New laws could be drawn up to protect victims of cyberbullying
6th November 2018
A recent report has found that victims of online bullying are being failed by current laws, according to the Independent. The Law Commission has called on the government to address the outdated list of offences and keep in tow with the advances in technological platforms, with the government agreeing to consider the research in an upcoming whitepaper.
The commissioner for criminal law, Professor David Ormerod QC, believes that with social media and the internet becoming an integral part of daily life, not enough is being done to deal with ‘commonplace’ abuse online, saying that the Law Commission has “identified areas of the criminal law most in need of reform in order to protect victims and hold perpetrators to account."
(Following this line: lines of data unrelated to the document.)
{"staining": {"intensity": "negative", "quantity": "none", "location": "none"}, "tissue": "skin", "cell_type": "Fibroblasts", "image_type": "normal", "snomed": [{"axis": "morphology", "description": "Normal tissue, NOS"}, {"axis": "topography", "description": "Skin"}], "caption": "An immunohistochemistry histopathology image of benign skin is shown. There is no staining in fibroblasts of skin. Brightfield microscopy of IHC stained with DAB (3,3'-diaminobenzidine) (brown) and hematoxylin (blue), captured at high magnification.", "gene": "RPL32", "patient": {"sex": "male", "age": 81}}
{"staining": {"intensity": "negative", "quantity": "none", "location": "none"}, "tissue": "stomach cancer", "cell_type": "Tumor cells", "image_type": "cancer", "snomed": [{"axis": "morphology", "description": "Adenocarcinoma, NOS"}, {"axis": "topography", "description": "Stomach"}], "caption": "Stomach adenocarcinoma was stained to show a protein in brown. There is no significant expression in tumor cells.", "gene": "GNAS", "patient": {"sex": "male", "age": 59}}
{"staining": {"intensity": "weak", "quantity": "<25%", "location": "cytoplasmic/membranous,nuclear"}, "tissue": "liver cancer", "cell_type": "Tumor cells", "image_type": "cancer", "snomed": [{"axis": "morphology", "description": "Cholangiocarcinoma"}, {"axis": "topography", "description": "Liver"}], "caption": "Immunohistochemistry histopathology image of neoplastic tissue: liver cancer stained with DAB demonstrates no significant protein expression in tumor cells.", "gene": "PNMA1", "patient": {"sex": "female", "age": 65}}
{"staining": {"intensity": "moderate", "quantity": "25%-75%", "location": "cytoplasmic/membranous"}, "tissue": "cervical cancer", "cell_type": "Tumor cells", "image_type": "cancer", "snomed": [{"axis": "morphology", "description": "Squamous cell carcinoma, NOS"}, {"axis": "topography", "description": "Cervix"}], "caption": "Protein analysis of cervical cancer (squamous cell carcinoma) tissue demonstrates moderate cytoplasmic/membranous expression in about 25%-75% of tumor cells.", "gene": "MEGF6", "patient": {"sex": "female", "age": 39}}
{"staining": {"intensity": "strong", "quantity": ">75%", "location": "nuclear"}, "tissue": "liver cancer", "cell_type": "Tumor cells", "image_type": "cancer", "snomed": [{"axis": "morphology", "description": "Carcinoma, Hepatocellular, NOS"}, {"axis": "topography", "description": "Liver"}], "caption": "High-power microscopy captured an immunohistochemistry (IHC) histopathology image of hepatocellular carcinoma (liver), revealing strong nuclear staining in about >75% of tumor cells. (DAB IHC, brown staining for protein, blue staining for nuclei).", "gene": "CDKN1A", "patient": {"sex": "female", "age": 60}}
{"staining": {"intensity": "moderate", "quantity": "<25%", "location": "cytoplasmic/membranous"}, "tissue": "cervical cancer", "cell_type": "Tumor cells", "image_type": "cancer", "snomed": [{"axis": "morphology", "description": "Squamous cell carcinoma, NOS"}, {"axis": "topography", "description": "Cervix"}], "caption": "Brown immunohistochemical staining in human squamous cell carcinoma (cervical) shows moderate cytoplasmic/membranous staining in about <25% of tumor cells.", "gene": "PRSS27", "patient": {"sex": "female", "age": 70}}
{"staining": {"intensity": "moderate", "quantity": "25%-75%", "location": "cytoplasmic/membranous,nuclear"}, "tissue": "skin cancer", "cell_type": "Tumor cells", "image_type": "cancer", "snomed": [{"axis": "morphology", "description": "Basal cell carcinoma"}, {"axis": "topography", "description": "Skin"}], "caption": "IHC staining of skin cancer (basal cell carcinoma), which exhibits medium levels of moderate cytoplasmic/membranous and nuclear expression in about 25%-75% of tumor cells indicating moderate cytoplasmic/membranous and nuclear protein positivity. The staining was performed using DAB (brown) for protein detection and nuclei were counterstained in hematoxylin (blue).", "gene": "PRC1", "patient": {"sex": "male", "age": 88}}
Under current UK law, perpetrators can be prosecuted for malicious communications, threats and inciting racial hatred, but researchers are saying it’s not enough to cover the diverse types of online abuse. The research found these gaps included “abusive and offensive communications that do not cross the line into direct threats, ‘pile on’ harassment, and the misuse of private images and information,” with researchers finding that “women, young people, ethnic minorities and members of the LGBT+ community are most likely to be affected, and that misogynistic abuse is particularly ‘prevalent and damaging’.”
The research also found that victims of the abuse were suffering from a range of mental health issues, including depression, anxiety, feelings of shame, loneliness and distress, with extreme cases ending in suicide and self-harm.
In response to the research, Margot James, the digital minister, said the government would consider the findings as part of an upcoming white paper on internet laws. “Behaviour that is illegal offline should be treated the same when it’s committed online. We’ve listened to victims of online abuse as it’s important that the right legal protections are in place to meet the challenges of new technology.”